Les rapports de la Cour des Comptes sont attendus au tournant. Depuis des années, les livrables de l'institution se succèdent (Source Solde, Parcoursup, Scribe, plan numérique du minstère de la Justice, Bpifrance...) et ne manquent pas de piquant. Cette fois, c'est au tour de la stratégie nationale pour la recherche en intelligence artificielle (SNRIA) de la France d'être passée au crible, et on ne peut pas dire que les critiques manquent à l'appel. 

« Bien que les investissements financiers dans la recherche aient été importants dans cette première phase, le manque d’information sur l’exécution des crédits et l’absence de consolidation des différentes sources mobilisées en matière d’IA ne permettent pas de mesurer globalement les efforts financiers étatiques consentis et d’apprécier l’efficience de la stratégie », pointe la Cour des Comptes. « L’objectif de placer la France dans les cinq premiers pays experts en IA à l’échelle mondiale affiché par la stratégie n’est pas atteint ». Afin de suivre les efforts de la politique publique de la France en matière d'IA, la Cour recommande ainsi d'établir un document budgétaire de synthèse pour en suivre et mesurer les effets.

Une accélération de la structuration de l'écosystème IA...

La Cour des Comptes reconnait cependant que la stratégie IA de la France a permis de structurer une communauté interdisciplinaire de recherche, de créer et de renforcer les liens entre plusieurs disciplines (mathématiques, sciences informatiques, sciences humaines et sociales). Et de saluer par exemple que le supercalculateur convergé Jean Zay a connu une appropriation rapide par la communauté scientifique et a permis une plus grande convergence des communautés HPC et IA.

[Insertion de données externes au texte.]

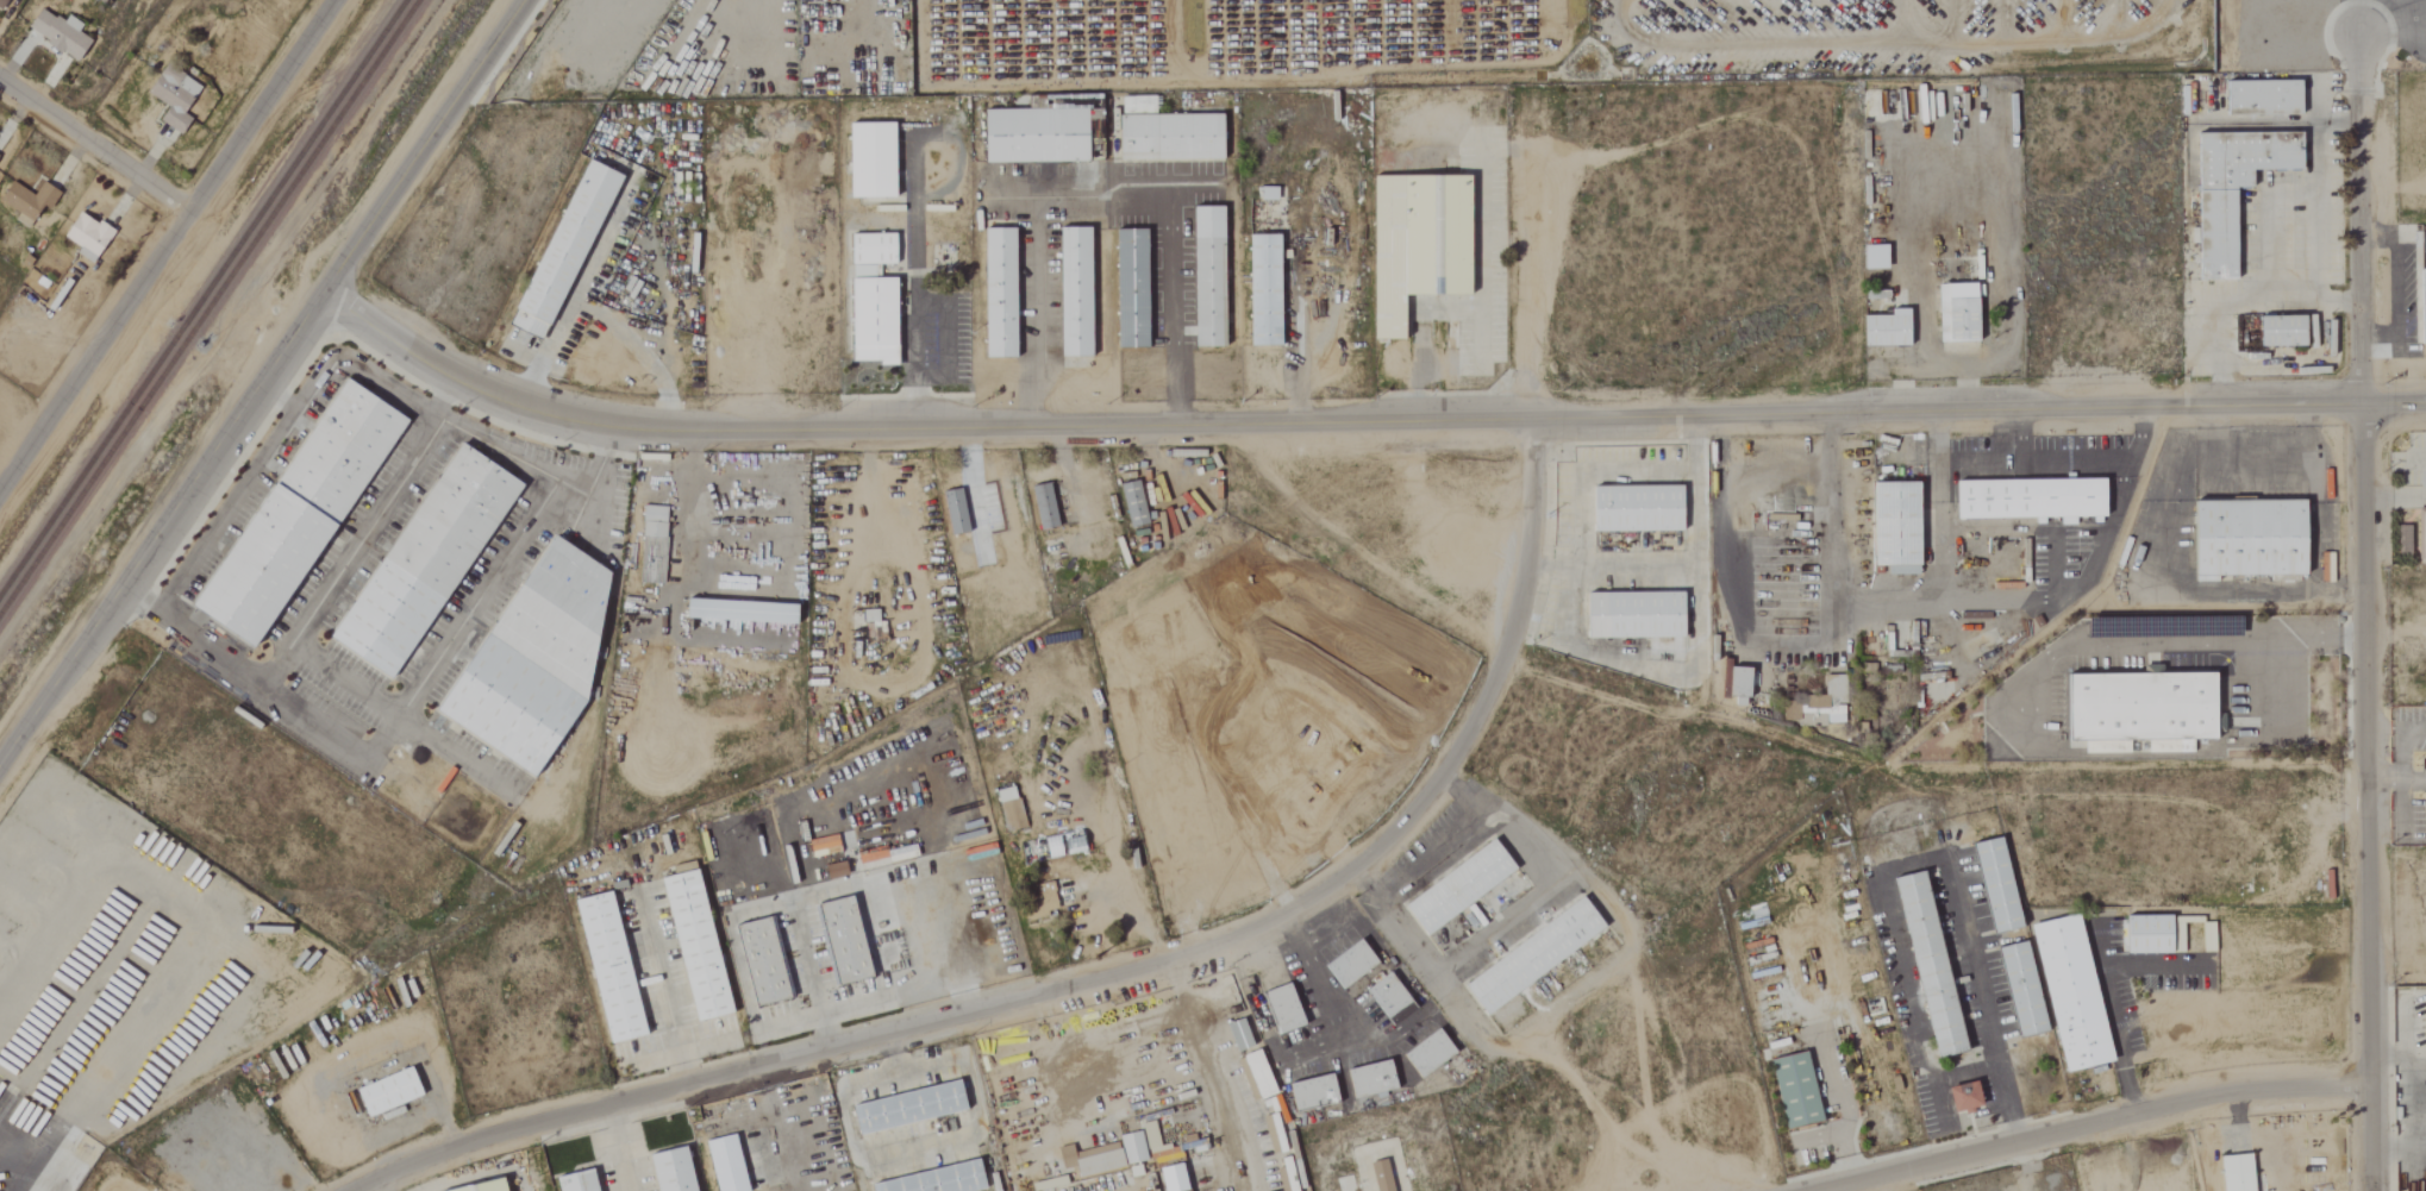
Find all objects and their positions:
building: (4, 3)
road: (2390, 26)
building: (63, 33)
road: (2321, 91)
building: (177, 97)
building: (2258, 97)
building: (1039, 128)
building: (1166, 132)
road: (92, 148)
building: (0, 156)
building: (871, 160)
building: (2226, 192)
road: (2316, 192)
building: (31, 201)
road: (1101, 204)
road: (2379, 235)
building: (90, 236)
road: (166, 242)
building: (1417, 243)
building: (570, 250)
building: (1871, 257)
building: (1208, 276)
road: (2394, 284)
building: (1131, 287)
building: (1264, 289)
building: (1075, 290)
building: (1000, 292)
railway: (202, 296)
building: (873, 298)
railway: (207, 305)
road: (2241, 305)
building: (2420, 306)
building: (1954, 312)
building: (1882, 329)
building: (2277, 330)
road: (2381, 334)
road: (641, 358)
road: (914, 361)
road: (357, 363)
road: (259, 380)
road: (1962, 387)
road: (1355, 421)
road: (520, 459)
road: (2078, 461)
road: (1591, 473)
building: (2024, 498)
building: (1133, 503)
road: (689, 505)
building: (1044, 505)
building: (1632, 509)
building: (951, 511)
building: (299, 512)
road: (225, 513)
building: (1890, 527)
building: (2420, 535)
building: (2242, 539)
building: (652, 544)
road: (352, 553)
building: (425, 560)
road: (1680, 569)
building: (741, 610)
road: (2367, 612)
building: (1629, 615)
road: (2278, 641)
road: (1769, 646)
road: (2110, 648)
building: (528, 660)
road: (1635, 666)
building: (1734, 683)
building: (1822, 705)
building: (2137, 709)
building: (1786, 712)
road: (399, 718)
road: (392, 721)
road: (2414, 731)
building: (2089, 748)
road: (2397, 784)
road: (2400, 786)
building: (1009, 809)
building: (2423, 816)
building: (1055, 845)
road: (1921, 863)
building: (1991, 886)
building: (1454, 887)
road: (1393, 935)
building: (2143, 935)
road: (1226, 938)
building: (838, 941)
building: (690, 946)
building: (1529, 956)
road: (1463, 958)
building: (758, 962)
building: (1346, 965)
building: (1924, 965)
building: (604, 968)
road: (811, 976)
building: (2017, 990)
building: (2067, 993)
road: (662, 994)
building: (1386, 999)
building: (1279, 1009)
building: (2424, 1019)
road: (2111, 1023)
building: (1235, 1035)
road: (1194, 1043)
building: (1423, 1054)
road: (895, 1059)
building: (1253, 1069)
road: (1965, 1069)
building: (1366, 1080)
building: (1791, 1091)
building: (392, 1092)
building: (1308, 1093)
building: (1959, 1097)
road: (1842, 1104)
road: (773, 1108)
building: (903, 1108)
road: (2090, 1123)
building: (1147, 1135)
road: (1817, 1140)
road: (622, 1147)
building: (1130, 1148)
building: (1090, 1162)
building: (677, 1170)
building: (2234, 1173)
road: (11, 1174)
building: (1379, 1176)
building: (1169, 1178)
building: (933, 1180)
building: (585, 1181)
road: (371, 1185)
road: (19, 1186)
building: (490, 1186)

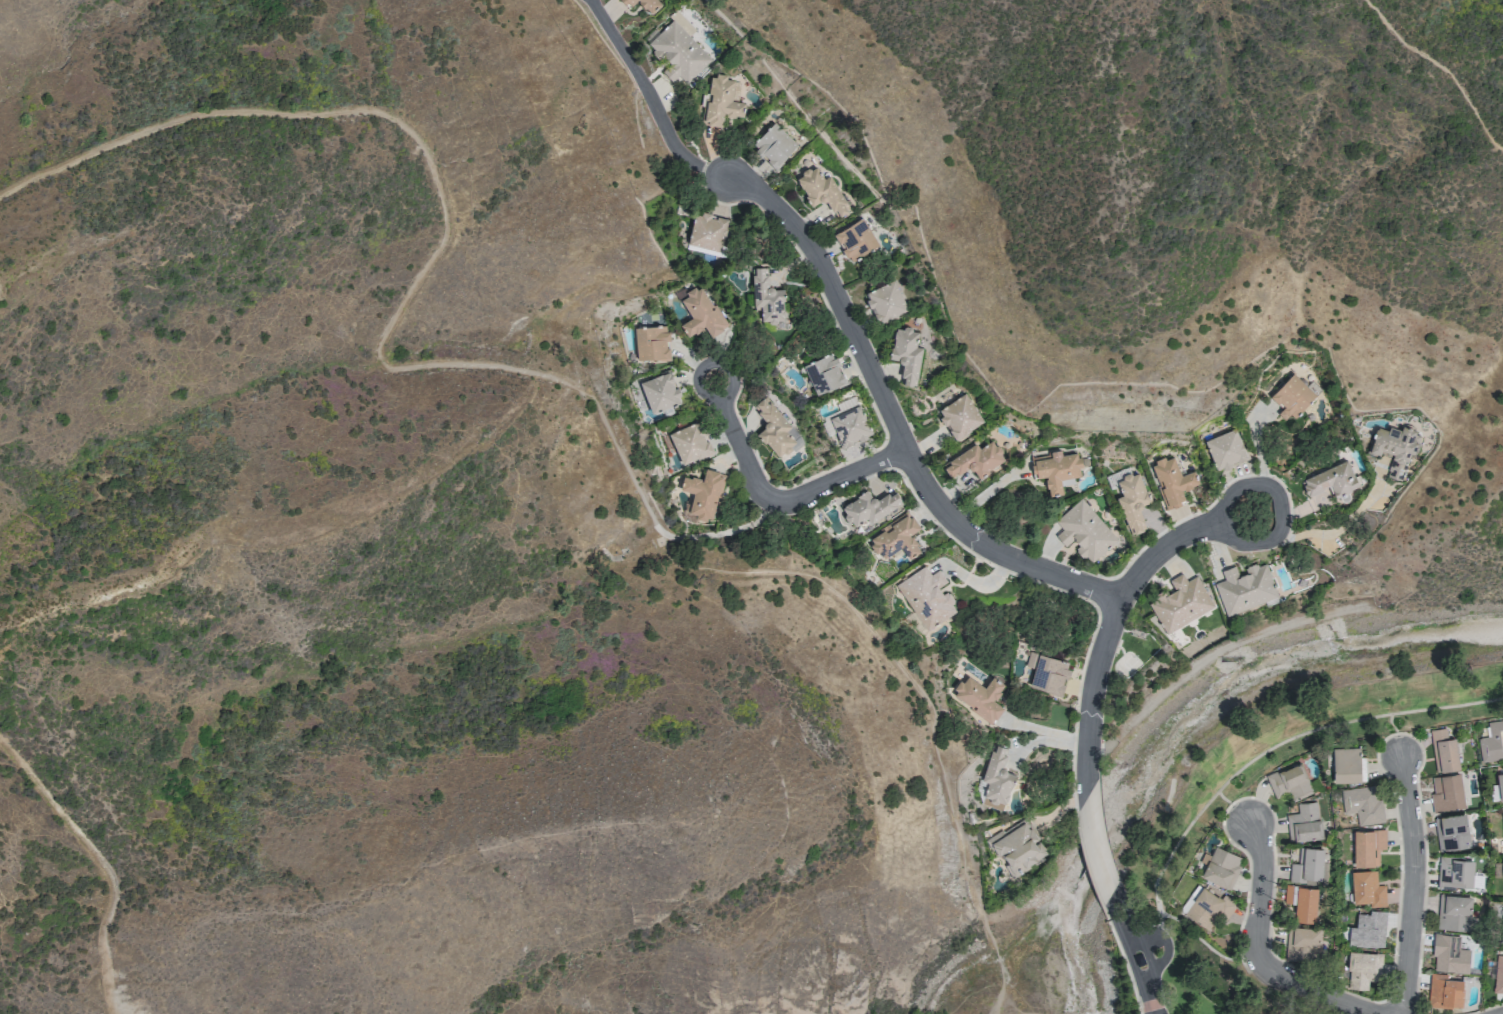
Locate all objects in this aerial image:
building: (644, 5)
building: (678, 50)
road: (1442, 67)
road: (649, 100)
building: (720, 102)
building: (774, 145)
building: (821, 191)
building: (707, 232)
building: (855, 240)
building: (766, 298)
building: (885, 302)
building: (699, 313)
building: (651, 344)
building: (906, 355)
building: (824, 374)
road: (552, 381)
building: (660, 393)
building: (1291, 397)
building: (959, 416)
road: (890, 419)
building: (850, 423)
building: (773, 428)
building: (690, 443)
building: (1394, 448)
building: (1225, 450)
road: (1260, 459)
building: (974, 460)
building: (1055, 470)
building: (1172, 481)
building: (1331, 481)
building: (703, 494)
road: (774, 500)
building: (1132, 501)
building: (870, 508)
road: (1331, 527)
building: (1084, 531)
building: (896, 538)
building: (1244, 588)
building: (925, 598)
building: (1181, 603)
road: (1111, 613)
building: (1047, 673)
building: (979, 697)
road: (1395, 733)
building: (1492, 742)
building: (1443, 751)
building: (1347, 765)
road: (1243, 766)
building: (996, 779)
building: (1288, 781)
building: (1500, 784)
building: (1447, 793)
building: (1362, 804)
road: (1231, 805)
building: (1304, 823)
building: (1451, 832)
road: (1095, 845)
building: (1017, 847)
building: (1368, 847)
road: (100, 864)
building: (1307, 865)
building: (1220, 867)
building: (1502, 867)
building: (1455, 873)
road: (1413, 883)
road: (1258, 888)
building: (1367, 889)
building: (1302, 902)
building: (1206, 906)
building: (1454, 912)
building: (1365, 930)
building: (1502, 930)
road: (1158, 941)
building: (1302, 943)
road: (1136, 952)
building: (1449, 955)
road: (1250, 959)
building: (1362, 969)
building: (1498, 974)
building: (1445, 991)
road: (1316, 994)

« Alors que l’IA n’est pas une discipline en tant que telle, la SNRIA a permis d’accélérer la structuration d’un écosystème en la matière qui nécessite encore un travail d’inclusion de tous les acteurs. Elle repose encore largement sur les organismes de recherche, Inria et CNRS. En particulier, le rôle des instituts 3IA et des autres centres d’excellence apparaît encore secondaire dans cette structuration. En comparaison, les instituts interdisciplinaires allemands, plus récents, semblent être plus centraux dans leur écosystème national. La deuxième phase pourrait avoir pour ambition de poursuivre et de rendre plus résiliente la structuration de l’écosystème, notamment autour des centres d’excellence », peut-on lire dans le rapport.

... mais une absence de vision à moyen terme

Parmi les autres salves de recommandations, la Cour des Comptes pousse l'Etat à préciser les missions respectives des centres d'excellence et de clarifier les financements pluriannuels alloués, partager les objectifs et indicateurs prioritaires de la politique publique IA en lien avec la stratégie européenne en la matière, et créer un comité scientifique et de pilotage pour suivre de façon concertée la mise en oeuvre de cette stratégie et les orientations à venir. Sont également mis en avant, de réaliser une cartographie harmonisée et actualisée des formations IA à valoriser au travers d'un label commun, de prévoir les besoins en enseignants et chercheurs formés à l'usage de l'IA et élaborer une charte et un catalogue des bonnes pratiques pour définir et suivre l'impact environnemental de la recherche en IA.

« La stratégie a bel et bien favorisé une première structuration d’un écosystème d’enseignement et de recherche sur cette thématique qui n’est pas une discipline en tant que telle et ne bénéficie donc pas des organes de gouvernance et de pilotage habituels », explique par ailleurs l'institution. « Les freins identifiés résident dans l’absence de vision à moyen terme de la pérennité des centres d’excellence et de leurs modalités de financement, maillons importants de cet écosystème mais également dans l’absence de suivi budgétaire global satisfaisant ».